YOUR ASSIGNMENT: The lines to copy are those with "ブランクOK" in them. Pull each one from the entries below.
THE DATA Start Marker
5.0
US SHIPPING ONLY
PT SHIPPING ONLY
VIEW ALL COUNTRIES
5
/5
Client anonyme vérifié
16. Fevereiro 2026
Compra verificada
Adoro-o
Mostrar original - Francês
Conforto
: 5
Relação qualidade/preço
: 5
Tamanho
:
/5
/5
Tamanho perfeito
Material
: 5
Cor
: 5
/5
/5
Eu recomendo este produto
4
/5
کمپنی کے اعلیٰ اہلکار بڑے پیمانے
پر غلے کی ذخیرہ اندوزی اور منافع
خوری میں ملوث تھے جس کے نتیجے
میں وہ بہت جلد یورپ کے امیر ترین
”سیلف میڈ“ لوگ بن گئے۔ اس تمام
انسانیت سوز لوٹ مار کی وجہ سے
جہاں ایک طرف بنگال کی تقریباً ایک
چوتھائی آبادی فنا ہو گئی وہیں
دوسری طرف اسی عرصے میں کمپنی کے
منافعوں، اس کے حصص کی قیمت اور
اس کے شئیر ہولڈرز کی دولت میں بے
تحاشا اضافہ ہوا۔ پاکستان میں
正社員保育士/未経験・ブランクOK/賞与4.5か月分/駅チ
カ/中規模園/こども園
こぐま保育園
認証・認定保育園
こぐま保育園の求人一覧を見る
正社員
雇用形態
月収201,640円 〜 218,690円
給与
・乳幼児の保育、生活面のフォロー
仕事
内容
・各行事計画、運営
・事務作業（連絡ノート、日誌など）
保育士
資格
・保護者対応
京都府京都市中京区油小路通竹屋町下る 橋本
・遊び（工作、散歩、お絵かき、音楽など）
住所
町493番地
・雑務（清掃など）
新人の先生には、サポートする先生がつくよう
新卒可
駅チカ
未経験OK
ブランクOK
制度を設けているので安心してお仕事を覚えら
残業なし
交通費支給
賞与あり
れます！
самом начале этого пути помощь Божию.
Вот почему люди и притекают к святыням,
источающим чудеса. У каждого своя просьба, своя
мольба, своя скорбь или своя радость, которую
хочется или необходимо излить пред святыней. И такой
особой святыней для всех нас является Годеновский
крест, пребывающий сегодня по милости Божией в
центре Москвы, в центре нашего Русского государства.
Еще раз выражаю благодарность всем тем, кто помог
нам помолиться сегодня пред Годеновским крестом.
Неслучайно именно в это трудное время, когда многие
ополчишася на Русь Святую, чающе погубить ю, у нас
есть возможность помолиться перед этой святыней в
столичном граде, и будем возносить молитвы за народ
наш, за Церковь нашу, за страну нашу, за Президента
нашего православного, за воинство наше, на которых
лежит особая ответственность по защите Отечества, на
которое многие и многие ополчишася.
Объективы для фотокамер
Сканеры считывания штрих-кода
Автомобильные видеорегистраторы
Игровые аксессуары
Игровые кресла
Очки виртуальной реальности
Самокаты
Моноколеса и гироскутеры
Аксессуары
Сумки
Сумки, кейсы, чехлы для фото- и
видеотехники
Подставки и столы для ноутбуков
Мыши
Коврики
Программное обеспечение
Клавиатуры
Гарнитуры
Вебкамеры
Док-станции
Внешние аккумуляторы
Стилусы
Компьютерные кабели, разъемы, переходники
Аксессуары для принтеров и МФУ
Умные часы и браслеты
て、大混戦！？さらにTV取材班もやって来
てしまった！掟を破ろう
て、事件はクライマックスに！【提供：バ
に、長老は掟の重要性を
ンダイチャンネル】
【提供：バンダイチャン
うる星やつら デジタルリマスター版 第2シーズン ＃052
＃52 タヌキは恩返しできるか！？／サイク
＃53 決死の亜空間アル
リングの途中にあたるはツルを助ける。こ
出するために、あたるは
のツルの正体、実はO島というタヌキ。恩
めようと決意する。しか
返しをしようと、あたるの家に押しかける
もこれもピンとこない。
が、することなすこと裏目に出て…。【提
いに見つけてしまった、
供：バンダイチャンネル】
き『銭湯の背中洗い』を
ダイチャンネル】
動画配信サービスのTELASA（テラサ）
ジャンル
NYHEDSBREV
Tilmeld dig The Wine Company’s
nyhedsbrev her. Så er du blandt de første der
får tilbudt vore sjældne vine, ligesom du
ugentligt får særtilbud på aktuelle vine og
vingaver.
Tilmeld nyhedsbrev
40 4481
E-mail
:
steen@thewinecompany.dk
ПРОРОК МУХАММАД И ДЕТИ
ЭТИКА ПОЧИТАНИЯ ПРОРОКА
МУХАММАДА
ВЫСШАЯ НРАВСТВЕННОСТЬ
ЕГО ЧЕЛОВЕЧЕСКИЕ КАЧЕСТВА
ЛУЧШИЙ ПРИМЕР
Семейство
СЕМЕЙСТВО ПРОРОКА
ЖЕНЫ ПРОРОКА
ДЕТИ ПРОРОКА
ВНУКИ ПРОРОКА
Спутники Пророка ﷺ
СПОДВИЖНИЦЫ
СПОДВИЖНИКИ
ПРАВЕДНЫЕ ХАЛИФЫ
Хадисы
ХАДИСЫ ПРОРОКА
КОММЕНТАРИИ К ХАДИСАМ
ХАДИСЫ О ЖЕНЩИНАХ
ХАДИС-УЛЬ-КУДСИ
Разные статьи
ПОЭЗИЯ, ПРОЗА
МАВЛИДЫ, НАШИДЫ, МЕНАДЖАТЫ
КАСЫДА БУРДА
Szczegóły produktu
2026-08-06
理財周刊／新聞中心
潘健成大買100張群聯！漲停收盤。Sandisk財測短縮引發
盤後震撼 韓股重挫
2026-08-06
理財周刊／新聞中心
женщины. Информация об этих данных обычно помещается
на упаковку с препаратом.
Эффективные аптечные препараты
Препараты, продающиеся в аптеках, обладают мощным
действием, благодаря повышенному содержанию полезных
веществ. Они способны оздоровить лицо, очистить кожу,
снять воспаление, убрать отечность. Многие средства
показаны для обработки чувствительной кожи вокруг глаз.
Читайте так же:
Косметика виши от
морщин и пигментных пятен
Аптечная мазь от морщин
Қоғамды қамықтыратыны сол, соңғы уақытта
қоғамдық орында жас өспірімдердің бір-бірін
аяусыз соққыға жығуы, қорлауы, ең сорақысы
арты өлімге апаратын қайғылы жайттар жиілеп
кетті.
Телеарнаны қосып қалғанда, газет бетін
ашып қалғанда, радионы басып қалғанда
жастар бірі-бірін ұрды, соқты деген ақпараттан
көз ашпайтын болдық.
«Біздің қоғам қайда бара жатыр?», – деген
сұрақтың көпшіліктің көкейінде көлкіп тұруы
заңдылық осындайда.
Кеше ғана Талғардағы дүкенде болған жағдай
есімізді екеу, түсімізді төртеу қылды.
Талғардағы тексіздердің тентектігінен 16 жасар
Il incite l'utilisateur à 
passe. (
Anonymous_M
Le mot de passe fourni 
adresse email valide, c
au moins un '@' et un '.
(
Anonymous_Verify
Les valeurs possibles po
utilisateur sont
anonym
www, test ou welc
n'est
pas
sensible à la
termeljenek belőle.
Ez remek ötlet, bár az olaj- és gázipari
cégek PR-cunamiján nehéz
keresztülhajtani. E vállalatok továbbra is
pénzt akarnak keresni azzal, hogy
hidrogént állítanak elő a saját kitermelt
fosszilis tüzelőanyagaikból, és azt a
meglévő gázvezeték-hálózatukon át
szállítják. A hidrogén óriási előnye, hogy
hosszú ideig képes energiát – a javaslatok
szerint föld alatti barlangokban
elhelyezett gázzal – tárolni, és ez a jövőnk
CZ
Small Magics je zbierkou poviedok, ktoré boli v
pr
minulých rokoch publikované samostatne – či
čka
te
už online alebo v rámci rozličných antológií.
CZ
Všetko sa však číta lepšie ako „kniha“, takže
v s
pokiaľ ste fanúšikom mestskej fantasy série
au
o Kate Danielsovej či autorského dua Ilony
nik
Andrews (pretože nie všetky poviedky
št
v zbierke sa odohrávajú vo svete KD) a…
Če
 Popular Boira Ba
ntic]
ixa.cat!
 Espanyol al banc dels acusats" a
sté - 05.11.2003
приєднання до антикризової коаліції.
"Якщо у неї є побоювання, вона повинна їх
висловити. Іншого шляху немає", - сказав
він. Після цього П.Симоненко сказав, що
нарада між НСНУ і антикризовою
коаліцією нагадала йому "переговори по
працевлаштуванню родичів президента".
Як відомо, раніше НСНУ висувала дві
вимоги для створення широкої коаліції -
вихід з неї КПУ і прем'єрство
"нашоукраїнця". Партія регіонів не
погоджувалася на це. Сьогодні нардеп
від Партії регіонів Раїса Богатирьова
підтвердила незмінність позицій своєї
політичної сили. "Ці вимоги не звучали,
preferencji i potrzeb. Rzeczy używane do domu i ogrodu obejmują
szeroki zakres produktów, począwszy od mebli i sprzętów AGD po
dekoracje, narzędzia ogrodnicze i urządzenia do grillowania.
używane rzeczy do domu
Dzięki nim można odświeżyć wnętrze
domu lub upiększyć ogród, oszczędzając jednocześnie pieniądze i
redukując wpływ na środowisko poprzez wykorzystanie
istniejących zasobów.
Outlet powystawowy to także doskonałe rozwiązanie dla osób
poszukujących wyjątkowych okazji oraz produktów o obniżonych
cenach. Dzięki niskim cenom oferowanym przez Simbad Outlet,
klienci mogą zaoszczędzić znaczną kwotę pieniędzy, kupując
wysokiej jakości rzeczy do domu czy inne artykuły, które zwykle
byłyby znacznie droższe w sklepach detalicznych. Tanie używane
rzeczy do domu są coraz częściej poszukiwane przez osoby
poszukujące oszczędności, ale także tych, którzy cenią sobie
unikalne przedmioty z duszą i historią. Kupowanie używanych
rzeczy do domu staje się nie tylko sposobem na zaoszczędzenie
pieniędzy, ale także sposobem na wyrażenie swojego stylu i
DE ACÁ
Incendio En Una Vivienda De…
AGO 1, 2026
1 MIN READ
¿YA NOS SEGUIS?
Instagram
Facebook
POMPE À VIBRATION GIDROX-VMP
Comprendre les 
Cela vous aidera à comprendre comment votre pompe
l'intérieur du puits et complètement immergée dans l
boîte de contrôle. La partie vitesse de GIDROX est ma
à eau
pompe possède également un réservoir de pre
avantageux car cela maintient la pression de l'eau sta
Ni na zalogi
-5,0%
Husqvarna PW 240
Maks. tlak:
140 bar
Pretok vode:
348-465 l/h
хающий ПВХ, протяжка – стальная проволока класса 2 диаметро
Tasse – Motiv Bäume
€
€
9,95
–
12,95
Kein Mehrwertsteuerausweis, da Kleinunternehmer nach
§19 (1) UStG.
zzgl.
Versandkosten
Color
THE DATA End Marker
ANSWER TO THIS EXERCISE:
正社員保育士/未経験・ブランクOK/賞与4.5か月分/駅チ
ブランクOK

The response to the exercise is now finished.